What to work on: Where the listing below reaches the line containing "left back paw: (204, 916)", start writing out lines exactly, and stop once the line containing "left shoulder: (998, 873)" has been written.

*** Available records ***

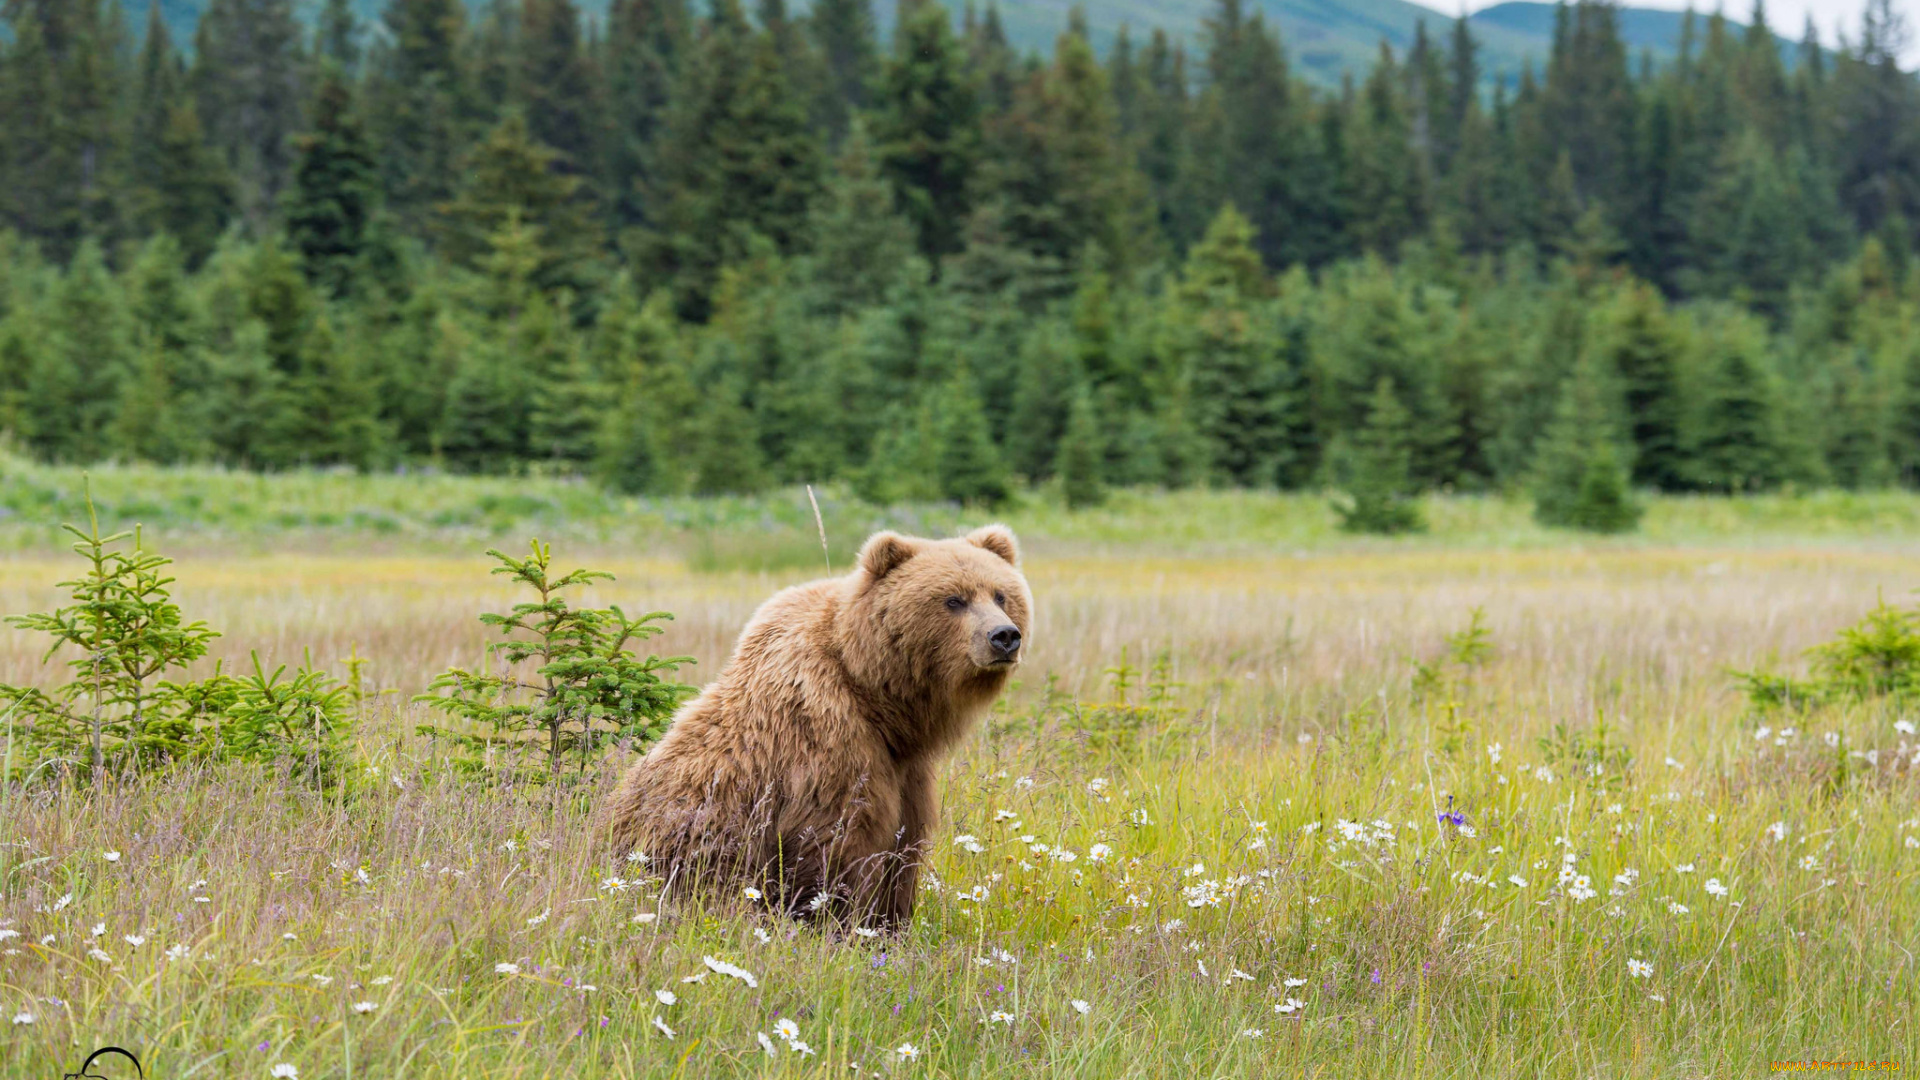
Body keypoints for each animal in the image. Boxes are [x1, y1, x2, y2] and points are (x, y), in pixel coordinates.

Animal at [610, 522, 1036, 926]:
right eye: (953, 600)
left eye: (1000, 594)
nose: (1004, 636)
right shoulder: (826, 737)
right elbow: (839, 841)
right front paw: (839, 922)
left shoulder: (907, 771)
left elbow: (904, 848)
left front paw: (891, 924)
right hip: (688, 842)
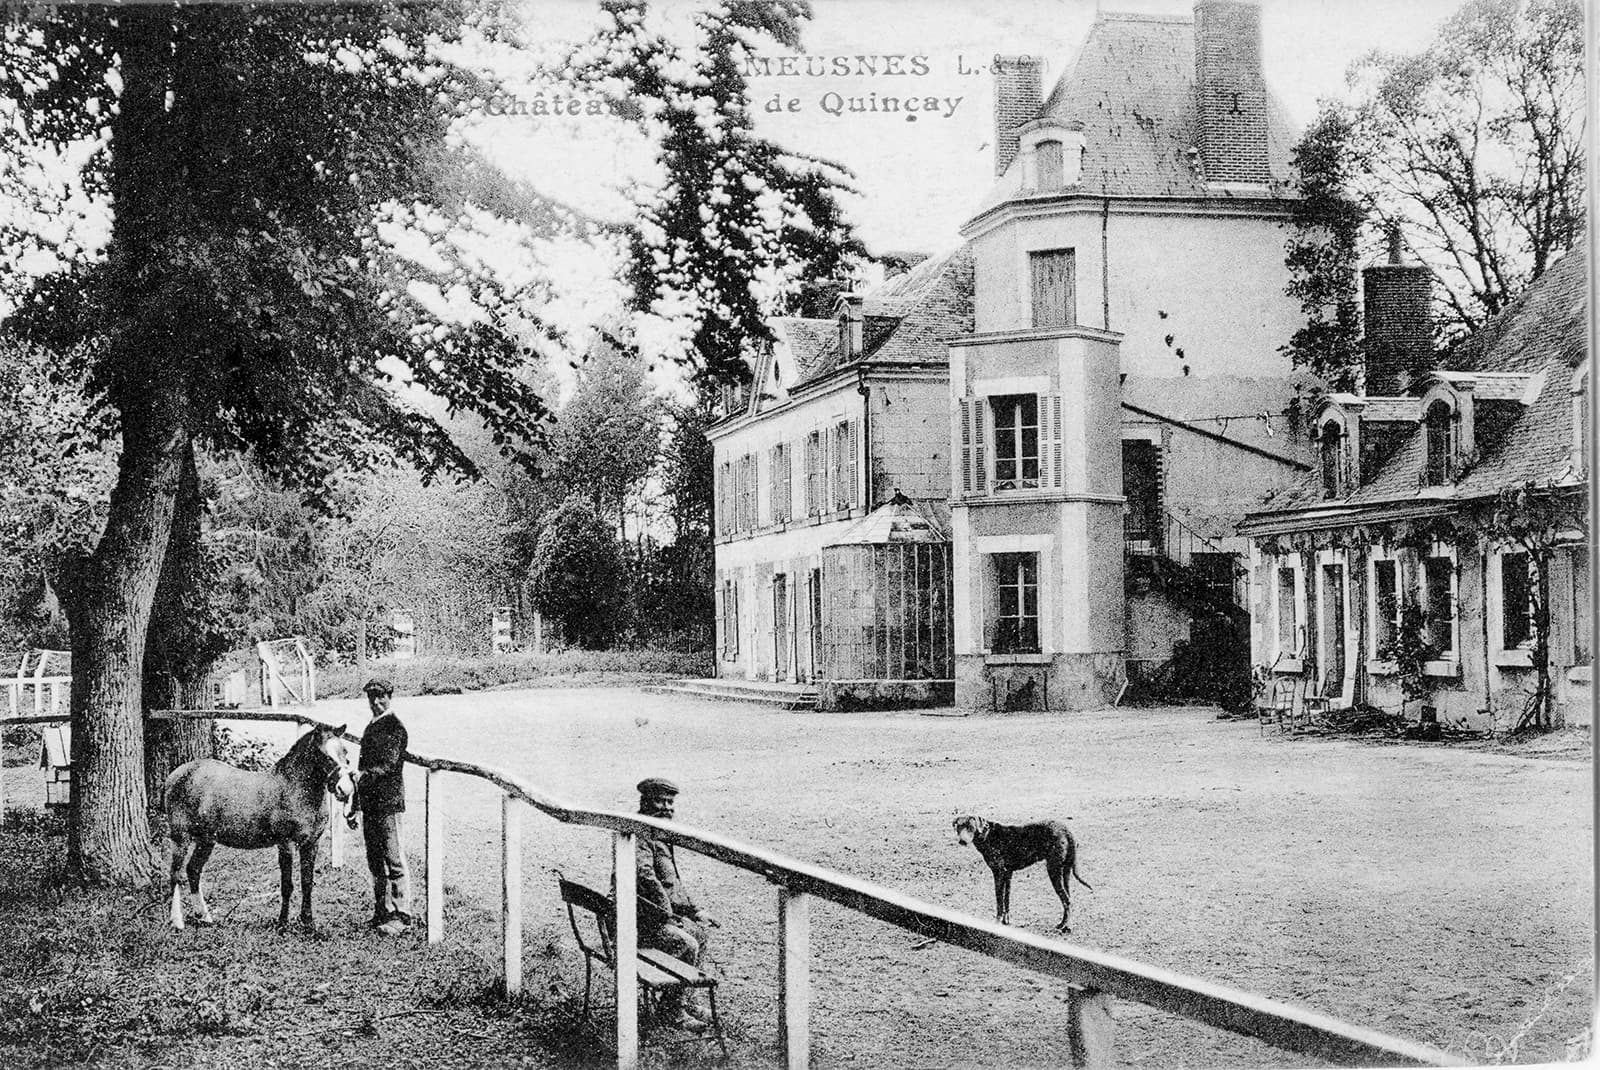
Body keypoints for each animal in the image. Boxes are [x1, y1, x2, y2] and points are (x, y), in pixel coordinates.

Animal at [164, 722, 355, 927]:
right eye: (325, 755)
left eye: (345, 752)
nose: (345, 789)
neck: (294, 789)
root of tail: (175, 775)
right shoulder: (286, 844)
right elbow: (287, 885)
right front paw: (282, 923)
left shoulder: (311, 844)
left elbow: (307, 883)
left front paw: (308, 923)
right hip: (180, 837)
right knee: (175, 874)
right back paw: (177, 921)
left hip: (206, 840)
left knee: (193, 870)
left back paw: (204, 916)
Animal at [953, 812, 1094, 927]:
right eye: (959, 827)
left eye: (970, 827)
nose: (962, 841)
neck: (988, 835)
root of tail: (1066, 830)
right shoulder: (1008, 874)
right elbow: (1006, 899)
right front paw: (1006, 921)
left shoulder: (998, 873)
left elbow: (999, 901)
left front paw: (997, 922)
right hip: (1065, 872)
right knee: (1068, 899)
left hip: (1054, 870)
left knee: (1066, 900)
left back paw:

*** End of Available records ***

Output for this task:
left back paw: (204, 916)
Animal at [953, 812, 1094, 927]:
right eye: (959, 827)
left eye: (970, 827)
nose: (962, 841)
neck: (988, 835)
root of tail: (1066, 830)
right shoulder: (1008, 874)
right elbow: (1006, 899)
right front paw: (1006, 921)
left shoulder: (998, 873)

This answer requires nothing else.